Now, suppose we find a symmetry $(S,\Lambda)$ for which $\Lambda$ happens to be a Lorentz transformation, meaning that the transformation $x\to\Lambda x$ leaves the quantity $-x_0^2+x_1^2+x_2^2+x_3^2$ invariant. Such symmetries of the Dirac equation do exist: for every Lorentz transformation $\Lambda$, there is at least one matrix $S$ such that $(S,\Lambda)$ is a symmetry.
More generally, suppose that the set of allowed behaviors in a field theory includes a symmetry $(A,B,C,...,\Lambda)$ for every Lorentz transformation $\Lambda$, where the matrices $A,B,C,...$ act on the components of the various fields. I don't think we'd be stretching the etiquette of language too far by referring to this property as Lorentz covariance. With this definition, Maxwell's equations in free space are Lorentz covariant. With this same definition, the Dirac equation is also Lorentz covariant.

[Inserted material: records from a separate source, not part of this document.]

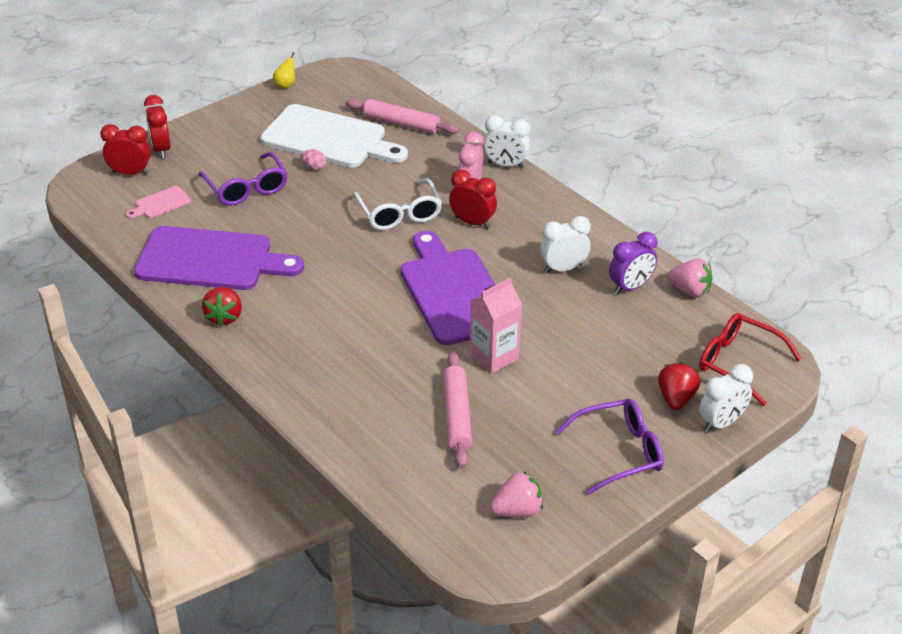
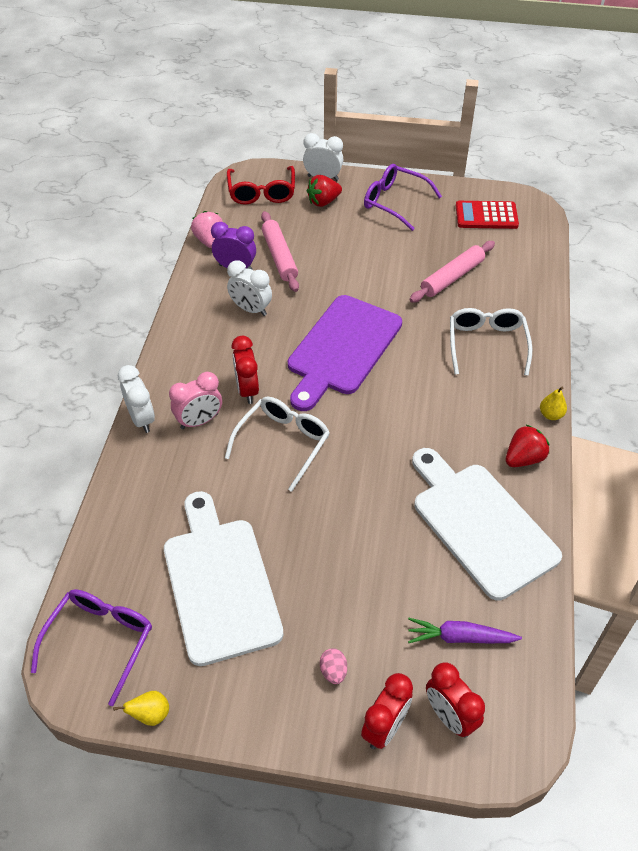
camera: 130 degrees left, 10 degrees up
pink cutting board [126,186,191,218] -> purple carrot [408,618,522,643]
purple cutting board [134,226,304,290] -> white cutting board [412,448,562,601]
purple glasses [199,152,288,206] -> purple glasses moved to [31,589,152,706]
pink egg [301,149,326,171] -> pink egg moved to [320,648,347,684]
pink rolling pin [345,99,459,134] -> pink rolling pin moved to [261,211,299,292]
pink carton [470,278,522,374] -> none
pink strawberry [490,471,543,517] -> red calculator [456,201,519,229]
none -> white glasses [450,308,532,376]
none -> yellow pear [540,387,567,420]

Is that circular? Well, we can't point to a definition and call it a derivation. That would be circular. But we can adopt a general definition of Lorentz covariance, one that works like we want it to in more familiar cases (like Maxwell's equations), and then derive the fact that the Dirac equation also satisfies that same general definition. That's not circular.